Her eyebrow quirking, Robyn takes on an amused expression. "Are we?" What was that about without sniping? But those seem to be her final words, turning and making her way down the aisle away from Elaine, wastebasket still in hand. She doesn't head straight for the line, instead stopping to examine a cane on a shelf.

Without a second thought, she picks it up, turning and making her way to the line without looking back. No double takes at anything else as she passes, she simply examines the cane in her hands now, hands grasping tight around it.

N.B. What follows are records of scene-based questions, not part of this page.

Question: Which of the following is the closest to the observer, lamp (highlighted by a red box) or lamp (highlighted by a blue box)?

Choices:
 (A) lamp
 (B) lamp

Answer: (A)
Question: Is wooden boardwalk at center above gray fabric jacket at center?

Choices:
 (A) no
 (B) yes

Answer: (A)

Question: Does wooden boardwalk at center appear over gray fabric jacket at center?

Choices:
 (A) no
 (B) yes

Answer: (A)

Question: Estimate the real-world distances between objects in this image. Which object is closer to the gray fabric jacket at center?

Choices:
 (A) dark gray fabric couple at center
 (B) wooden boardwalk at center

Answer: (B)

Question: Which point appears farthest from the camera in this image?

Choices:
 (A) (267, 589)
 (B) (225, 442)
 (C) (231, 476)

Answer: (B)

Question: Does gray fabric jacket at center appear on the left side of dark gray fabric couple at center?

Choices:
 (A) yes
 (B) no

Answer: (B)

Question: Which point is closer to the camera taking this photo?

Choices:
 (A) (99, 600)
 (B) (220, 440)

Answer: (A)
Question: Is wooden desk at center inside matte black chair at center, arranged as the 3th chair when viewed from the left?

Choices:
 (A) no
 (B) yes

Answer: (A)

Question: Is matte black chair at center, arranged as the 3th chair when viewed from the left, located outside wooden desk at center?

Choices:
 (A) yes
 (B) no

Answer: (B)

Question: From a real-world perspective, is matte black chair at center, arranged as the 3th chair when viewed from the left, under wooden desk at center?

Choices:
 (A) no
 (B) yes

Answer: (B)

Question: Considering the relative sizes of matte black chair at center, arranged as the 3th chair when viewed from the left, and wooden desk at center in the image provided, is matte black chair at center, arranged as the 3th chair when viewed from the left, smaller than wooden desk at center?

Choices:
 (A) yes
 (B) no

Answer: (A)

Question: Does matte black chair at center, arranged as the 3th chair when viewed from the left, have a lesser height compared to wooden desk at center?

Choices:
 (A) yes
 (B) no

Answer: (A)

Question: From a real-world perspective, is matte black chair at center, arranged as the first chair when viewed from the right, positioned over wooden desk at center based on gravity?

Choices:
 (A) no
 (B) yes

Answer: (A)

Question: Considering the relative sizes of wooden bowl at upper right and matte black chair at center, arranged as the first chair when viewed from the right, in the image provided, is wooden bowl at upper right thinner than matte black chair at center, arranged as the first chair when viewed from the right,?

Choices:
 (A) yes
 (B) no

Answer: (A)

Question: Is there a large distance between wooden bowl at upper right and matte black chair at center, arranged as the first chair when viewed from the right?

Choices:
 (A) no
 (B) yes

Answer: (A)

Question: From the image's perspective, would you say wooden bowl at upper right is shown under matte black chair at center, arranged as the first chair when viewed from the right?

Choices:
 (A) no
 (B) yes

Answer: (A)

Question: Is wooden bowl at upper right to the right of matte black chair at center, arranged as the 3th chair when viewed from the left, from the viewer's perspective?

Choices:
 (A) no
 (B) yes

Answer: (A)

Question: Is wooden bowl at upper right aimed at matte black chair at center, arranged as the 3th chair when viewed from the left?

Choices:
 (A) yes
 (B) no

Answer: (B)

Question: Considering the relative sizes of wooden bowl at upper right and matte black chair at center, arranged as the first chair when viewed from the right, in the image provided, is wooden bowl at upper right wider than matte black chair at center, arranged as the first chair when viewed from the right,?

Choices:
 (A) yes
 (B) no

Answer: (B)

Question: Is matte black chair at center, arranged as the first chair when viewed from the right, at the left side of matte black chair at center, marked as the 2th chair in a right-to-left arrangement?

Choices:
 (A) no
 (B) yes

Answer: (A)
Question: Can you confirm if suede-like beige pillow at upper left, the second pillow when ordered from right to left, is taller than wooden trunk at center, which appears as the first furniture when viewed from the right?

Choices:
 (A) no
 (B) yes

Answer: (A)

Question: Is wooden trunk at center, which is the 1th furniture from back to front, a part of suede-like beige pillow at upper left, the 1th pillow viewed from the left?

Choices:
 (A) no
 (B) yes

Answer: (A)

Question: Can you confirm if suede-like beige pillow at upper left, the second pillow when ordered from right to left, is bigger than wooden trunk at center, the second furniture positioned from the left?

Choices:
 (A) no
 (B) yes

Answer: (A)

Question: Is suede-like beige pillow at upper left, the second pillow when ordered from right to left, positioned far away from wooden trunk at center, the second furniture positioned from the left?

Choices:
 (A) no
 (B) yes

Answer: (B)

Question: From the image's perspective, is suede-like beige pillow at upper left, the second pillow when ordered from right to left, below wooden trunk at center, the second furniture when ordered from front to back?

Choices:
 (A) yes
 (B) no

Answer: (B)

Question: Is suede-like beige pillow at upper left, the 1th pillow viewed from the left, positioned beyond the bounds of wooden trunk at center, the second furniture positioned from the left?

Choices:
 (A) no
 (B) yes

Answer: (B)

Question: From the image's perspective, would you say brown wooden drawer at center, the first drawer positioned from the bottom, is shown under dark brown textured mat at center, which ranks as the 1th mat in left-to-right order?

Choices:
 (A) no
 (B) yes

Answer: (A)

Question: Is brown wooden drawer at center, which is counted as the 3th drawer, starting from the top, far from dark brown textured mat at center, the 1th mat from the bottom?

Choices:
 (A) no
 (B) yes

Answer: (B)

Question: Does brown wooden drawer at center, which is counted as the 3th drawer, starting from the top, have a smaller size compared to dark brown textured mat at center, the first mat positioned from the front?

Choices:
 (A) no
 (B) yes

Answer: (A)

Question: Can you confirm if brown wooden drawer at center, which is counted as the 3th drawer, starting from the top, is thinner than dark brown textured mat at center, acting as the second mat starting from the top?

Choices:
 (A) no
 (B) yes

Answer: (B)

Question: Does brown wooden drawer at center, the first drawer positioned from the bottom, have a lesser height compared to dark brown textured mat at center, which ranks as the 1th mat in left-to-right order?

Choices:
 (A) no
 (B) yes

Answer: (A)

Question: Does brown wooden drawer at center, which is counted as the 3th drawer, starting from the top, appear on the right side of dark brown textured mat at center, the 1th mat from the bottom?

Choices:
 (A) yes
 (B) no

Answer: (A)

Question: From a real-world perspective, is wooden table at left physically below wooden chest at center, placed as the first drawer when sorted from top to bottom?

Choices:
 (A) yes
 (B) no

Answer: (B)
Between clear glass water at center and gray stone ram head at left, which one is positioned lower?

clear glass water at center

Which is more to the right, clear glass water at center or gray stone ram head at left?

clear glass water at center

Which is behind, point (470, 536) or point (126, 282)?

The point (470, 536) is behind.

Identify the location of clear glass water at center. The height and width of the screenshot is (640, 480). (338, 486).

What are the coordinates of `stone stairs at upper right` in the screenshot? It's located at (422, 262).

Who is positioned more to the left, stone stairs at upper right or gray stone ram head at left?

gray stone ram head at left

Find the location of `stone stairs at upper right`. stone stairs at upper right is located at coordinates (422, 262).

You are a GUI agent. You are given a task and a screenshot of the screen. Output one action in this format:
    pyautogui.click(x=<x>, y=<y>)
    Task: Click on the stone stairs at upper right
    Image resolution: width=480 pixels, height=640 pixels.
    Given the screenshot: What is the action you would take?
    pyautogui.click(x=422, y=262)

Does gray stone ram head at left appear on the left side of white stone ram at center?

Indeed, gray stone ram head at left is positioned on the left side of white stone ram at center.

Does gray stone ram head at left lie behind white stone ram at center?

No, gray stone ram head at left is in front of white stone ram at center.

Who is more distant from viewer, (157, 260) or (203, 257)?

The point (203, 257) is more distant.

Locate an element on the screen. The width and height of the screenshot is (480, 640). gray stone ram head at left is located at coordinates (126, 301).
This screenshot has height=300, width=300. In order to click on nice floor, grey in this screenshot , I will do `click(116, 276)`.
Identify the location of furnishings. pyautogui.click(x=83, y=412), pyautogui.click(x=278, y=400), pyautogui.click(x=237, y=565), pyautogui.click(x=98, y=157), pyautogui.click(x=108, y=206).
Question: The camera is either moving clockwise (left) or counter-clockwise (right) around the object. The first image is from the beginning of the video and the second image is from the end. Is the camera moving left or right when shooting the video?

It's clear that she's trying to not think about Elaine, to focus herself from looking back. But it seems like she's succeeding.

Elaine raises an eyebrow at the remark, resisting the urge to roll her eyes or shake her head. Instead, she stands calmly and she lets Robyn be the one to turn and walk away. She waits for a moment, to see if the other woman wants to turn around and give another comment, but it doesn’t last long. As soon as it seems things are once again moving on, she turns towards the door.

This time, she hurries with a brisk pace. She doesn’t intend on stopping for further comment.